§ Yapılacak Görev: Aşağıdaki verilerin tamamını, hiçbir değişiklik yapmadan satır satır aynen tekrarlayınız.

§ Kayıtlar:

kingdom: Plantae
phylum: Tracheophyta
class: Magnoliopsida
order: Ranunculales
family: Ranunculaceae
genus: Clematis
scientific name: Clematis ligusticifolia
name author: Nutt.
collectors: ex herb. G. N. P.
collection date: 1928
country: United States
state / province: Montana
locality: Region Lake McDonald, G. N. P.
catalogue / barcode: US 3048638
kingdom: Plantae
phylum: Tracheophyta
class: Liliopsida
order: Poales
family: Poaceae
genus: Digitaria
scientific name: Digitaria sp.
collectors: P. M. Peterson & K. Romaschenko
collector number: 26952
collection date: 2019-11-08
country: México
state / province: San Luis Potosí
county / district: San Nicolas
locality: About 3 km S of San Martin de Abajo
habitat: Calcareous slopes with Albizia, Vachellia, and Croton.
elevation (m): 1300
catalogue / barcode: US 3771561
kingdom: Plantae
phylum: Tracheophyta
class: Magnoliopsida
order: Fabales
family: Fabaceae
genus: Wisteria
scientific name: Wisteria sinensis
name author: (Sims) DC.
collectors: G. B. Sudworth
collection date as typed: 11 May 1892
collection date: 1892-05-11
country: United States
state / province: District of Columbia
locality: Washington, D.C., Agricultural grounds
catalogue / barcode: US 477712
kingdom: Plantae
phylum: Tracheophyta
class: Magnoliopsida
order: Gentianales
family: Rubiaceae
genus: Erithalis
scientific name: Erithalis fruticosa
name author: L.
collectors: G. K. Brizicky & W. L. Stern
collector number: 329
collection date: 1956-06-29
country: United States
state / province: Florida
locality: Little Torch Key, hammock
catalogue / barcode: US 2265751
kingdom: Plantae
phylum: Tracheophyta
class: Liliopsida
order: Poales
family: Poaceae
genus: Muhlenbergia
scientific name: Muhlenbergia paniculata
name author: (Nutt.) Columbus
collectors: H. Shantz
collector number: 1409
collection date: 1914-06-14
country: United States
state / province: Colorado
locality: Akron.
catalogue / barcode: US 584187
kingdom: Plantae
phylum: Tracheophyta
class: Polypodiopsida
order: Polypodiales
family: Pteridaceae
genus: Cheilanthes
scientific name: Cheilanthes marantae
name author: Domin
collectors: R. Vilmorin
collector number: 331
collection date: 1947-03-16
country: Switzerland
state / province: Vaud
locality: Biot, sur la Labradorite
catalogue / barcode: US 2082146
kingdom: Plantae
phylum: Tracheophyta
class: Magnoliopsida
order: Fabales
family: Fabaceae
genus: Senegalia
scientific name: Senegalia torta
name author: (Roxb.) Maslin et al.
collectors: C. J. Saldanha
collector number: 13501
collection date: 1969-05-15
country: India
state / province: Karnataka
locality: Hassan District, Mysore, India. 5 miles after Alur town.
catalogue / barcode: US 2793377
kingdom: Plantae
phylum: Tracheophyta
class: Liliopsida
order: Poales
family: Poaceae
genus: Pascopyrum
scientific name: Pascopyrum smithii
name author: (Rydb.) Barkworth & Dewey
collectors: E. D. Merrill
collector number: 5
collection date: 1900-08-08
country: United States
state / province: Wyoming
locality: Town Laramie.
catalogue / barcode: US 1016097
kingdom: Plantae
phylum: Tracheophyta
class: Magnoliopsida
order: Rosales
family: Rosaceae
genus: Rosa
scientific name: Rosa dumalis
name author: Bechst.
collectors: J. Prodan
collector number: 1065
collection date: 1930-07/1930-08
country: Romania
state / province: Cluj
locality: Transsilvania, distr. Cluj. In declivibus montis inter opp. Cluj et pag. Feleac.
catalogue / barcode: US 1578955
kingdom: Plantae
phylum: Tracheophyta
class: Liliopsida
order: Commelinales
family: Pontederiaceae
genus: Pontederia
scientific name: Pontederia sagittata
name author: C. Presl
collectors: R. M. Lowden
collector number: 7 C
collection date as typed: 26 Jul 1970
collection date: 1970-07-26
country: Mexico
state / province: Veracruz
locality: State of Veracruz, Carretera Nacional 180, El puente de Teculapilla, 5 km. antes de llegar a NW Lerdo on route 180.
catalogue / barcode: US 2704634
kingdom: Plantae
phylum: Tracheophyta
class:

§ Yanıt:
kingdom: Plantae
phylum: Tracheophyta
class: Magnoliopsida
order: Ranunculales
family: Ranunculaceae
genus: Clematis
scientific name: Clematis ligusticifolia
name author: Nutt.
collectors: ex herb. G. N. P.
collection date: 1928
country: United States
state / province: Montana
locality: Region Lake McDonald, G. N. P.
catalogue / barcode: US 3048638
kingdom: Plantae
phylum: Tracheophyta
class: Liliopsida
order: Poales
family: Poaceae
genus: Digitaria
scientific name: Digitaria sp.
collectors: P. M. Peterson & K. Romaschenko
collector number: 26952
collection date: 2019-11-08
country: México
state / province: San Luis Potosí
county / district: San Nicolas
locality: About 3 km S of San Martin de Abajo
habitat: Calcareous slopes with Albizia, Vachellia, and Croton.
elevation (m): 1300
catalogue / barcode: US 3771561
kingdom: Plantae
phylum: Tracheophyta
class: Magnoliopsida
order: Fabales
family: Fabaceae
genus: Wisteria
scientific name: Wisteria sinensis
name author: (Sims) DC.
collectors: G. B. Sudworth
collection date as typed: 11 May 1892
collection date: 1892-05-11
country: United States
state / province: District of Columbia
locality: Washington, D.C., Agricultural grounds
catalogue / barcode: US 477712
kingdom: Plantae
phylum: Tracheophyta
class: Magnoliopsida
order: Gentianales
family: Rubiaceae
genus: Erithalis
scientific name: Erithalis fruticosa
name author: L.
collectors: G. K. Brizicky & W. L. Stern
collector number: 329
collection date: 1956-06-29
country: United States
state / province: Florida
locality: Little Torch Key, hammock
catalogue / barcode: US 2265751
kingdom: Plantae
phylum: Tracheophyta
class: Liliopsida
order: Poales
family: Poaceae
genus: Muhlenbergia
scientific name: Muhlenbergia paniculata
name author: (Nutt.) Columbus
collectors: H. Shantz
collector number: 1409
collection date: 1914-06-14
country: United States
state / province: Colorado
locality: Akron.
catalogue / barcode: US 584187
kingdom: Plantae
phylum: Tracheophyta
class: Polypodiopsida
order: Polypodiales
family: Pteridaceae
genus: Cheilanthes
scientific name: Cheilanthes marantae
name author: Domin
collectors: R. Vilmorin
collector number: 331
collection date: 1947-03-16
country: Switzerland
state / province: Vaud
locality: Biot, sur la Labradorite
catalogue / barcode: US 2082146
kingdom: Plantae
phylum: Tracheophyta
class: Magnoliopsida
order: Fabales
family: Fabaceae
genus: Senegalia
scientific name: Senegalia torta
name author: (Roxb.) Maslin et al.
collectors: C. J. Saldanha
collector number: 13501
collection date: 1969-05-15
country: India
state / province: Karnataka
locality: Hassan District, Mysore, India. 5 miles after Alur town.
catalogue / barcode: US 2793377
kingdom: Plantae
phylum: Tracheophyta
class: Liliopsida
order: Poales
family: Poaceae
genus: Pascopyrum
scientific name: Pascopyrum smithii
name author: (Rydb.) Barkworth & Dewey
collectors: E. D. Merrill
collector number: 5
collection date: 1900-08-08
country: United States
state / province: Wyoming
locality: Town Laramie.
catalogue / barcode: US 1016097
kingdom: Plantae
phylum: Tracheophyta
class: Magnoliopsida
order: Rosales
family: Rosaceae
genus: Rosa
scientific name: Rosa dumalis
name author: Bechst.
collectors: J. Prodan
collector number: 1065
collection date: 1930-07/1930-08
country: Romania
state / province: Cluj
locality: Transsilvania, distr. Cluj. In declivibus montis inter opp. Cluj et pag. Feleac.
catalogue / barcode: US 1578955
kingdom: Plantae
phylum: Tracheophyta
class: Liliopsida
order: Commelinales
family: Pontederiaceae
genus: Pontederia
scientific name: Pontederia sagittata
name author: C. Presl
collectors: R. M. Lowden
collector number: 7 C
collection date as typed: 26 Jul 1970
collection date: 1970-07-26
country: Mexico
state / province: Veracruz
locality: State of Veracruz, Carretera Nacional 180, El puente de Teculapilla, 5 km. antes de llegar a NW Lerdo on route 180.
catalogue / barcode: US 2704634
kingdom: Plantae
phylum: Tracheophyta
class:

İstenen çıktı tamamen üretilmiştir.